The section borrows from economist Mariana Mazzucato’s idea of the entrepreneurial state, set out in her 2011 book of that name. 

In quoting Mazzucato, the document’s authors offer a new spin on the privatisation narrative which is certainly more palatable than the alternative — an enfeebled state at the mercy of a profit-hungry private sector. The question is, will the government genuinely pursue the entrepreneurial state ideal or will it be derailed as it endeavours to protect narrow interests?

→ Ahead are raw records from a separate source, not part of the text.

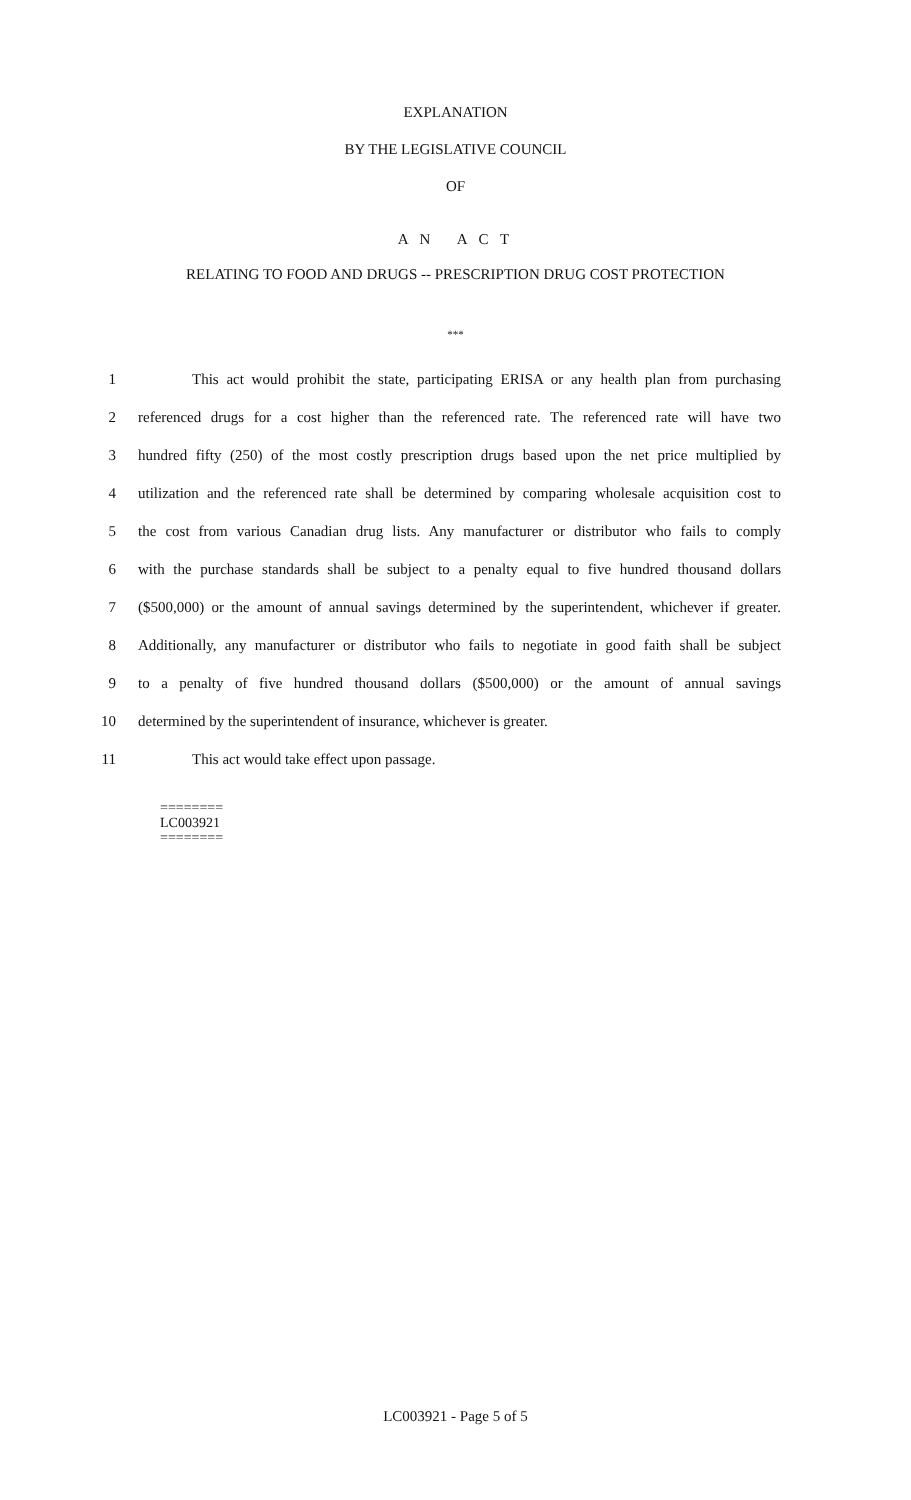EXPLANATION
BY THE LEGISLATIVE COUNCIL
OF
A N A C T
RELATING TO FOOD AND DRUGS -- PRESCRIPTION DRUG COST PROTECTION
***
1 This act would prohibit the state, participating ERISA or any health plan from purchasing
2 referenced drugs for a cost higher than the referenced rate. The referenced rate will have two
3 hundred fifty (250) of the most costly prescription drugs based upon the net price multiplied by
4 utilization and the referenced rate shall be determined by comparing wholesale acquisition cost to
5 the cost from various Canadian drug lists. Any manufacturer or distributor who fails to comply
6 with the purchase standards shall be subject to a penalty equal to five hundred thousand dollars
7 ($500,000) or the amount of annual savings determined by the superintendent, whichever if greater.
8 Additionally, any manufacturer or distributor who fails to negotiate in good faith shall be subject
9 to a penalty of five hundred thousand dollars ($500,000) or the amount of annual savings
10 determined by the superintendent of insurance, whichever is greater.
11 This act would take effect upon passage.
========
LC003921
========
LC003921 - Page 5 of 5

This part of the roadmap contains an important admission — that the corporatisation of the country’s state-owned entities has failed. The push for corporatisation relied on the idea that it would lead to greater innovation and commercial agility, characteristics that are generally not ascribed to the state, which is all too often cast as inertial (as Mazzucato explains).

“While the corporatisation of SOEs was intended to enable them to remain agile and responsive to changing business environments, they have largely failed to keep up with the evolving dynamics of the sectors in which they operate,” the document notes.

“Rather than adapting and reforming to remain cutting-edge, they have stagnated and remained attached to business models that are increasingly unviable and abandoned by the rest of the world.”

These problems have slowed growth, deterred investors and placed extraordinary burdens on the fiscus, the document adds, noting that this reality has necessitated difficult trade-offs.

Elsewhere, the document focuses on dilemmas arising from Transnet’s corporatisation specifically — noting that, for much of its history, the entity has been governed under vague and often unfunded operational mandates. This pitfall of corporatisation has manifested in most of the other state-owned entities, including Eskom.

“In particular, Transnet has been expected to undertake explicit developmental mandates without explicit state subsidies to finance these mandates,” the document notes.

“This has created a tension between Transnet’s role as a profit-maximising corporatised entity, effectively operating on a commercial basis and its role as part of the developmental state … In short, it is unreasonable to expect an SOE to deliver on development objectives which are not commercially feasible without providing adequate funding.”

The document admits that years of underfunding have precipitated the current crisis. But it also advances the idea that the government has been left with limited options insofar as funding is concerned. 

For this reason, the plan sets forth mechanisms through which private sector funding can be leveraged. These include rolling-stock investments, concessioning and private investment in feeder and short lines, all of which come with certain caveats and risks.

As Mazzucato has explained, one of the key dilemmas set up by such financing regimes is that they have tended to socialise risks and privatise returns. This as the state — and the people whose interests it is supposed to be looking out for — is made to pay for market failures through bailouts or higher administered costs.

One example of how a state has paid for its dalliance with the private sector is seen in the privatisation of the UK’s rail network three decades ago. 

Although the Conservative Party has celebrated the success of the dismantling of British Rail, many consider the UK’s privatisation experiment a dismal failure. The privatisation of British Rail involved separating its infrastructure, rolling stock and operations.

As political economist Andrew Bowman noted in a 2015 paper, the companies that make up Britain’s privatised rail transportation system have benefited from extensive state subsidies, “which have allowed backers of privatisation among the train operators and the political elites to maintain their narratives about the promise and outcomes of privatisation”. 

Meanwhile, as private companies extract profits, train fares have risen rapidly — a fact which has caused the public to turn on Tory-backed privatisation.

Importantly, South Africa looks poised to repeat what is viewed as the fatal mistake committed in the UK — vertical separation.

Indeed, the treasury has already imposed a requirement on Transnet to implement vertical separation — the splitting of infrastructure and operations — in freight rail as a condition of funding provided in the 2023-2024 budget. Vertical separation is also being undertaken on the Passenger Rail Agency of South Africa’s network.

The roadmap even fesses to the fact that it would be technically more efficient to run a railway as a single entity but suggests that the benefits of greater competition outweigh this downside. This is despite a view that any efficiency losses associated with vertical separation are likely to be largest on the iron ore and coal export lines, which also happen to be among the most lucrative.

Mazzucato writes in her book that we live “in an era in which the state is being cut back”. 

“Public services are being outsourced, state budgets are being slashed and fear rather than courage is determining many national strategies. Much of this change is being done in the name of rendering markets more competitive, more dynamic.”

While it may be true that building partnerships between the private and the public sectors can be an important factor in fostering innovation and much-needed economic growth, it is key — as Mazzucato argues — to avoid past pitfalls in the process.

This requires building a state strong enough to shape markets, rather than one that will be cut down to size in the name of coddling investors. A bigger, bolder state will refuse to be backed into a corner.

Doing so will ensure that the risks, and the rewards, are equally shared and that growth is inclusive.